Garaicoa’s uses the city as a laboratory to explore real and imagined histories. Following the lineage of 1970s text-based conceptual art (Joseph Kosuth, Bruce Nauman, Lawrence Weiner, John Baldessari) Garaicoa combines photography, sculpture and language into idiosyncratic works that defies territorial, social and political boundaries.
Through perspective and games of perception, the artist’s elaborate constructions of pins and color thread on the photographic surface can be seen as an ironic “public intervention”. He creates marks of insurgence on the facades of buildings.
Focusing on the commercial glories of the past, images of retail shops and restaurants depicted in their present decay are transformed into social and political puzzles. For Garaicoa, these department stores – ancient glories representative a “consumerist” past – were gathering points perceived as thermometers of a prosperous community.
In the delicate lines of the isometric thread drawings layered over the photographic surface, the building’s firmaments reemerge as a ghostly, fragile presence.
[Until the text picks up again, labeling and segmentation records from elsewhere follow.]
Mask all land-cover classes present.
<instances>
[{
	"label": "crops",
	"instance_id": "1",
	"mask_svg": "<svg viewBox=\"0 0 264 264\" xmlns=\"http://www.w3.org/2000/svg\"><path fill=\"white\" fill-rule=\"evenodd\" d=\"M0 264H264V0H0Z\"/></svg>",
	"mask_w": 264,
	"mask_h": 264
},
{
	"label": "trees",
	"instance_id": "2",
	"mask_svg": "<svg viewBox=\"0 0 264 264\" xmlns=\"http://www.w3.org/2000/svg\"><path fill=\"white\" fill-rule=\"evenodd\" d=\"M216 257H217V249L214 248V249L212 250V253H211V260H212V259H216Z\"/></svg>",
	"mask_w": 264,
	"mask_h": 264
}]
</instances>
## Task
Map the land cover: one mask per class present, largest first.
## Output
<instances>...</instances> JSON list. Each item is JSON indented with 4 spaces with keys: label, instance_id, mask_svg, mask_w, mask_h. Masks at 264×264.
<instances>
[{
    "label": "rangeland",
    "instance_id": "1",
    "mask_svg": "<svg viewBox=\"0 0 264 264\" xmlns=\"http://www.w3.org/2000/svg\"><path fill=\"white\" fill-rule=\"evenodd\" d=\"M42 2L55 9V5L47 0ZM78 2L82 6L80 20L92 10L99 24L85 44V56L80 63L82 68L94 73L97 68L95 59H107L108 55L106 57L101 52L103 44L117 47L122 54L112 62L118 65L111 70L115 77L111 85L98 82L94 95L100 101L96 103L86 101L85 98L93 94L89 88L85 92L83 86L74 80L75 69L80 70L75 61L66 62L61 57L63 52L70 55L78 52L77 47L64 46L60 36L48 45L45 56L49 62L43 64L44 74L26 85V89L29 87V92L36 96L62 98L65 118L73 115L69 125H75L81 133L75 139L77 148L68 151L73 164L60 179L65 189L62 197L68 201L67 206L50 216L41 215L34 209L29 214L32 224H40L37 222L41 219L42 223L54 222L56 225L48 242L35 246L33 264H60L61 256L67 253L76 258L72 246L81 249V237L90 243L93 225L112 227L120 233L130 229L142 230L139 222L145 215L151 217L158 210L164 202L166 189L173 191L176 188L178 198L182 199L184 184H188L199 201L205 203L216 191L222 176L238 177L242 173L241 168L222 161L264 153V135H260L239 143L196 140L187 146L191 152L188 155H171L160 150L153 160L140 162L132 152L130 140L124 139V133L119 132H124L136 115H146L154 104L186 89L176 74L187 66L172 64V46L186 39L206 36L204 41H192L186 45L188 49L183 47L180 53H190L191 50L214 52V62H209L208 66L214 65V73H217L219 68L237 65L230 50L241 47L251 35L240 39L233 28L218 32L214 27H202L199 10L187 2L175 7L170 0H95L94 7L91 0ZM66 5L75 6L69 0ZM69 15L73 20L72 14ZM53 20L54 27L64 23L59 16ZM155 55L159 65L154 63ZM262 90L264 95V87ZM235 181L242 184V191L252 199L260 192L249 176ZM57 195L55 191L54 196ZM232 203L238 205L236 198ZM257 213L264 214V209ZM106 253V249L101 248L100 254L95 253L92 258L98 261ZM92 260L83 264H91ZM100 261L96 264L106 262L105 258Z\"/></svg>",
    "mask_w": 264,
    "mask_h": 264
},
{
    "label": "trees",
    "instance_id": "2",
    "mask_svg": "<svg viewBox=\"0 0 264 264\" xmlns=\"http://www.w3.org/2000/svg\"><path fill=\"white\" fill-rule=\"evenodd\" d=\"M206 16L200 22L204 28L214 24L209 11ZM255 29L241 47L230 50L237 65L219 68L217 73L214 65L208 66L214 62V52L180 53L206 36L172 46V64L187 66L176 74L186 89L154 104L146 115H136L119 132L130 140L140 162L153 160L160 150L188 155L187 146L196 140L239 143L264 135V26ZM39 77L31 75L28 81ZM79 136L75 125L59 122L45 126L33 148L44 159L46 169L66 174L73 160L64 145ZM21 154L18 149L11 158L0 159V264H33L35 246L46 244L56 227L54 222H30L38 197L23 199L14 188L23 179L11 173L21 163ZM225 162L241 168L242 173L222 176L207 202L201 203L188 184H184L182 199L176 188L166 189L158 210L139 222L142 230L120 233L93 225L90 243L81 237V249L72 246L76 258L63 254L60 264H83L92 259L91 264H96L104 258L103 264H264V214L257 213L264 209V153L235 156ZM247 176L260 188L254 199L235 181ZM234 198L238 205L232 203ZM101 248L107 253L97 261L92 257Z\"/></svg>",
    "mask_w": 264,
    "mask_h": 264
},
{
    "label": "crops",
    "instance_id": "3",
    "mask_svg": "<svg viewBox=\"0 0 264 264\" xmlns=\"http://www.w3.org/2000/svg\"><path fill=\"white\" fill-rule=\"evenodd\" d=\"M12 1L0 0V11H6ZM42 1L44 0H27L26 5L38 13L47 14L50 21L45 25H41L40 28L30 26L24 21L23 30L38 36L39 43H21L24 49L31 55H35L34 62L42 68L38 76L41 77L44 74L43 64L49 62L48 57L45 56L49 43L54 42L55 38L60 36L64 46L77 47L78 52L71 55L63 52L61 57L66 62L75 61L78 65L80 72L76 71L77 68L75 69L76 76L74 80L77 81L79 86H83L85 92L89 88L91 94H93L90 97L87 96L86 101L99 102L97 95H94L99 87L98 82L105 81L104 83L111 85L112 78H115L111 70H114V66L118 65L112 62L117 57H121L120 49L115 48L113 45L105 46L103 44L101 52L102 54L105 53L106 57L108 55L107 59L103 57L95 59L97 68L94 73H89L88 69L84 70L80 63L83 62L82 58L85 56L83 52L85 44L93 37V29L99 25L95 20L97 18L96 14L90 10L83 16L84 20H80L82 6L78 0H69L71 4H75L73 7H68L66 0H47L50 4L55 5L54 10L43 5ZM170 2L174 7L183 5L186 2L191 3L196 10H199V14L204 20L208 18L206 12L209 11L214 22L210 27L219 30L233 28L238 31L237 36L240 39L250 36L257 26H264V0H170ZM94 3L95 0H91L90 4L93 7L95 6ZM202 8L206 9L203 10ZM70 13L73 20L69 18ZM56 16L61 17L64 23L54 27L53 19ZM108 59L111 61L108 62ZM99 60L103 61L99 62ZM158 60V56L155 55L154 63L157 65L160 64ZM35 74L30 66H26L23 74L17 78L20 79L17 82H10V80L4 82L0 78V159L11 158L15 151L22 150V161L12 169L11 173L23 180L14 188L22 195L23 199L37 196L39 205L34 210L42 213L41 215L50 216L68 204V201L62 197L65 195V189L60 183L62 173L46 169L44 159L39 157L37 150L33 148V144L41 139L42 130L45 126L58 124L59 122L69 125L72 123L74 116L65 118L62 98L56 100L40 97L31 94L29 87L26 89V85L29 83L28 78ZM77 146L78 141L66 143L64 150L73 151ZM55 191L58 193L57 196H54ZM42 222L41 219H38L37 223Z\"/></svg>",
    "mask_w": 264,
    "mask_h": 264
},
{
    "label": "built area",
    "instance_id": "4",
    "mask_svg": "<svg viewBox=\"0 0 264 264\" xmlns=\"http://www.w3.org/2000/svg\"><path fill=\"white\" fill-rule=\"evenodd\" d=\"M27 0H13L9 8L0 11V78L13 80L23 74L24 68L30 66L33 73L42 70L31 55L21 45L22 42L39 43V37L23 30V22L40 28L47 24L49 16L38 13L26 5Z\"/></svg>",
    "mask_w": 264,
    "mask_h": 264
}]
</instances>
Evincing a multidisciplinary approach in which photography, drawing and architecture intersect, Garaicoa preserves the memory of the urban fabric and at times engenders his own models of visionary architectural landscapes.
In the center of the gallery, video projections of the department stores and restaurant signage are directed onto a concrete floor emphasizing the spatial and temporal parameters of the project.
Garaicoa uses the city as a vehicle in order to address a number of provocative issues pertaining to: the role of architecture in the course of history; the failure of modernism to act as a catalyst for social change and the dismantling of twentieth-century utopias. His work steams from a Cuban context, yet his explorations are by no means limited to his country.